Трагедия культуры, расстрелянной в упор...

Странница Востока: литературный дневник

Много лет спустя, уже в конце жизни, Лев Адольфович Озеров напишет свой очерк "Трагедия культуры, расстрелянной в упор", выразившись как всегда в своей манере изящного "сарказма": «вступив в воспаленную зону воспоминаний...».


Во вступительной части он напишет:


"Вступаю - не без опаски и волнения - в воспаленную зону воспоминаний. Всему своя пора. Свидетель и собеседник, я должен дать своей памяти работу. Работа эта будет нелегкой. Память не всегда находится у человека в повиновении. Она выдает на гора то, что ей нужно, а не то, что нужно ее повелителю - человеку. Во всяком случае, она не в дружбе с хронологией и давно прошедшее мешает с недавно прошедшим. Эпизоды следуют не строго друг за другом, а произвольно и хаотично.
Гоню память вспять, и боли и муки давнего периода возникают во мне явственно и решительно. Боль и мука не однодневны, не быстропроходящи, а постоянны. Вот уже сорок с лишним лет я ношу в себе (как, впрочем, и многие мои современники) эту боль и эту муку.


Дата - 12 августа 1952 года - глубоко впечатана в меня. Она - более того - врезана в меня «железом, обмокнутым в сурьму». В этот день, как знают теперь в России и во всех странах мира, были расстреляны поэты, писатели, критики, актеры, общественные деятели - вне зависимости от того, партийные это люди или беспартийные, оптимисты или пессимисты, блондины или брюнеты. Решало другое: эти люди евреи по национальности. Расстреливая их, власти расстреливали в упор еврейскую культуру в лице её лучших представителей. Это были творцы вершинных явлений культуры, которая до этого переживала недолгий расцвет. До меня это назвали Расстрелянный Ренессанс.
Отдаю себе полный отчет в непомерной трудности стоящей передо мной задачи. Можно было бы отойти в сторону, промолчать, сидеть сиднем. Ан нет! Не смогу. Даже и не попытаюсь. Я должен рассказать о людях, встреченных мною в жизни и оставивших в моей душе глубокий след. Общаясь с ними, глядя на них, слушая их, я и помыслить не мог, что их ждет катастрофа. Не только каждого в отдельности, а всех вместе..."


И он напишет о них, сказав при этом:


*Трудно говорить об одном загубленном человеке. Тем сложней говорить и писать о нескольких примечательных людях, о трех поэтах: Давиде Гофштейне, Переце Маркише, Льве Квитко. В судьбе этих трех поэтов покажу судьбу культуры, если мне это удастся...

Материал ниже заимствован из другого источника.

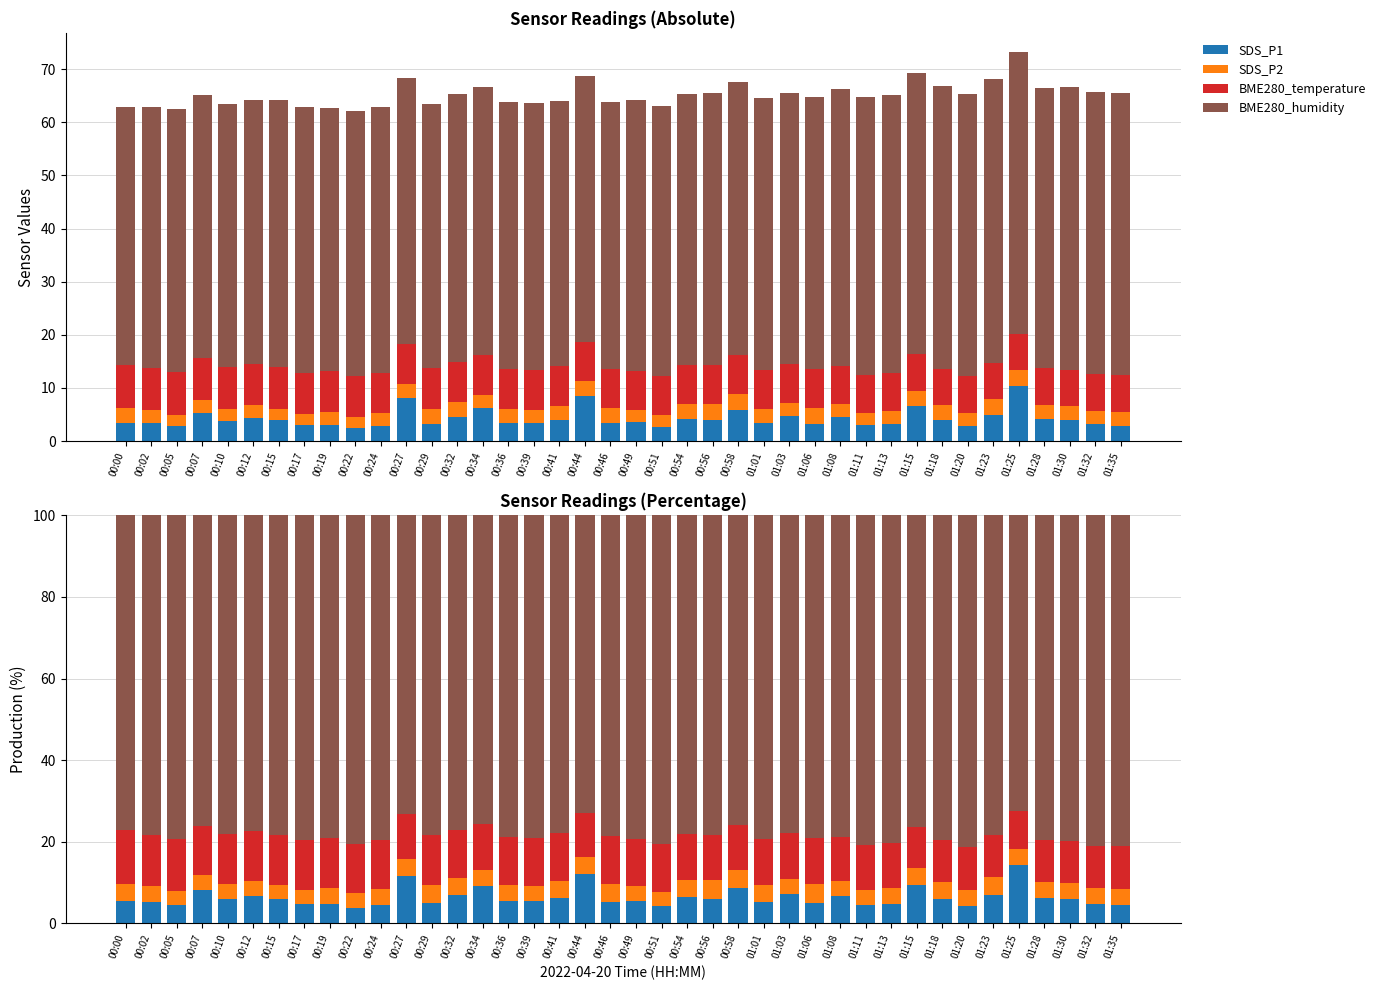

Which series has the largest total across all categories?

BME280_humidity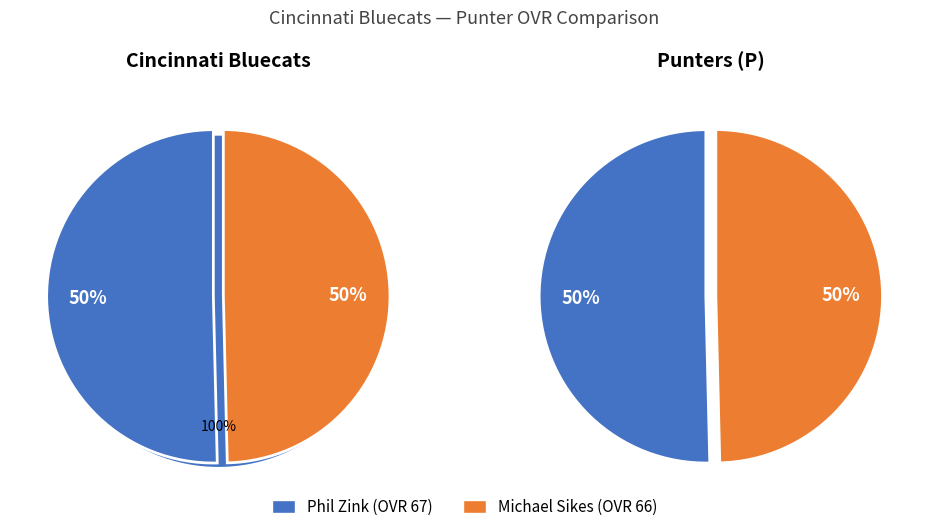

Between Michael Sikes and Phil Zink, which is larger?

Phil Zink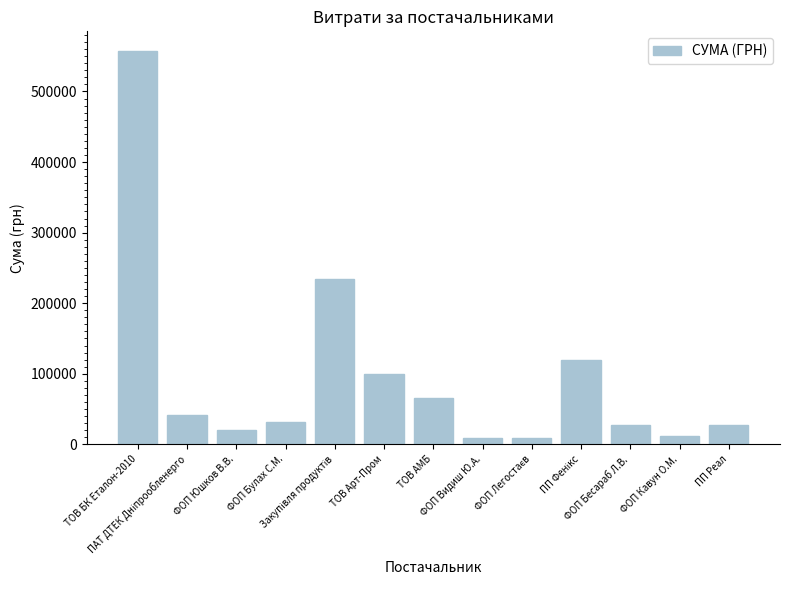

How many bars are there in total?

13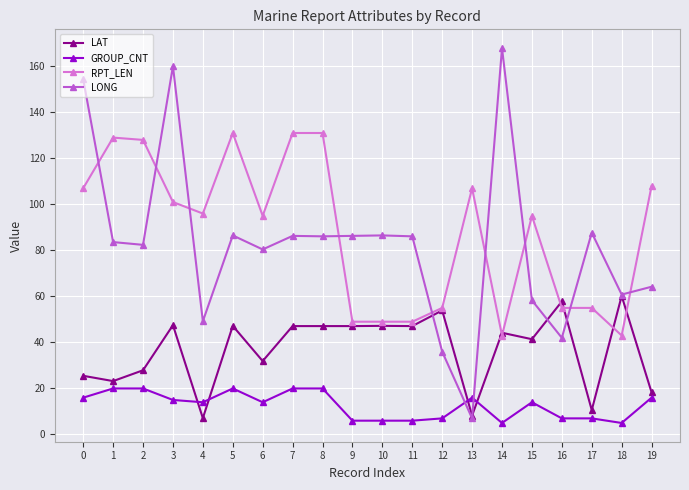

What is the sum of all GROUP_CNT values?

254.0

И завершит свой очерк, обращаясь уже к потомкам:


"Здесь я вел речь о трех поэтах, загубленных вместе с другими деятелями еврейской культуры в августе 1952 года. Каждый из них заслуживает особого внимания и серьезного монографического разбора. Поименованные три поэта представляют тридцать, и триста, и три тысячи, и триста тысяч, и три миллиона людей, для которых они писали и от имени которых они писали. Одному человеку не под силу описать трагедию нашего времени. Я пережил и переживаю ее вместе со всеми и здесь передал её не как историк, а как поэт. Архивы открыты. Документы подняты. История пополнилась новыми датами и именами. Раньше мы громко говорили: история учит. Наш опыт показывает: не надо спешить с такого рода умозаключениями.
Август пятьдесят второго. Трагедия культуры, расстрелянной в упор. Дата, отмеченная повсеместно. Почти через год после даты Бабьего Яра, тоже отмеченного повсеместно. Эти даты не только в календаре. Есть место не менее, а более прочное и надежное, чем календари, - сердца людей."